Recent research conducted by international law firm RPC reveals a significant 56% increase in the number of retail business insolvencies over the past year. The figures rose from 1,243 in 2021/22 to 1,942, marking the highest levels observed in at least a decade.

Despite the challenges faced by the retail sector, RPC suggests that the insolvency of financially weaker retail businesses presents opportunities for stronger players. The firm highlights that these robust businesses can potentially expand their market share by strategically acquiring smaller competitors.

In 2022, there were 34 mergers and acquisitions (M&A) deals within the retail industry, and approximately one-fourth of these transactions (eight) involved the purchase of distressed businesses. Notably, larger retail groups have stepped in to save well-known retail sector insolvencies, including Made.com and Joules.
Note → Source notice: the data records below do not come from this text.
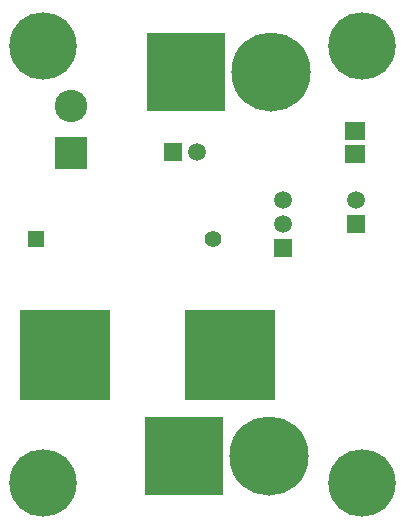
<source format=gbs>
G04 EAGLE Gerber RS-274X export*
G75*
%MOMM*%
%FSLAX34Y34*%
%LPD*%
%INBottom Solder Mask*%
%IPPOS*%
%AMOC8*
5,1,8,0,0,1.08239X$1,22.5*%
G01*
%ADD10R,1.803200X1.503200*%
%ADD11R,1.411200X1.411200*%
%ADD12C,1.411200*%
%ADD13R,6.703200X6.703200*%
%ADD14C,6.703200*%
%ADD15R,2.753200X2.753200*%
%ADD16C,2.753200*%
%ADD17R,1.511200X1.511200*%
%ADD18C,1.511200*%
%ADD19C,1.603200*%
%ADD20R,7.703200X7.703200*%
%ADD21C,5.703200*%


D10*
X294080Y327700D03*
X294080Y308700D03*
D11*
X23600Y236200D03*
D12*
X173600Y236200D03*
D13*
X150700Y377400D03*
D14*
X222700Y377400D03*
D13*
X148900Y52400D03*
D14*
X220900Y52400D03*
D15*
X53500Y309400D03*
D16*
X53500Y349000D03*
D17*
X294374Y249116D03*
D18*
X294374Y269116D03*
D17*
X232746Y229116D03*
D18*
X232746Y249116D03*
X232746Y269116D03*
D19*
X188400Y163810D03*
X188400Y113010D03*
X48700Y113010D03*
X48700Y163810D03*
D20*
X188400Y138410D03*
X48700Y138410D03*
D17*
X140000Y310000D03*
D18*
X160000Y310000D03*
D21*
X300000Y400000D03*
X300000Y30000D03*
X30000Y30000D03*
X30000Y400000D03*
M02*

</source>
The smooth transition facilitated by pre-packs enables businesses to continue operating, making them a more attractive asset. Pre-pack administrations can be beneficial in preserving jobs, preventing negative publicity with the impact of losing goodwill and creating a higher return for creditors.

Finella Fogarty, partner and head of RPC’s restructuring and insolvency practice, said: “Challenging economic conditions over the past year have had the impact of forcing struggling retailers into insolvency.

“Retailers who are of questionable solvency may want to consider selling through a pre-pack administration if other restructuring options are unavailable to them or if they have failed. Pre-packaged deals ensure continuity and avoid the loss of goodwill and the inevitable uncertainty that comes with a trading administration.”

The current level of insolvencies amongst retailers means a continued supply of newly vacated retail property.

Fogarty explained that commercial landlords looking to fill these units may likely be more amenable to negotiating terms that are favourable to retail tenants. These may include lower rents, more generous payment terms, turnover-linked rents and greater flexibility in lease duration.

She said: “Landlords with a surplus of vacant units, particularly those outside of prime locations, will be eager to work with commercial tenants to arrive at a mutually beneficial solution. Some savvy retail operators are building a further lowering of rental costs into their business plans.”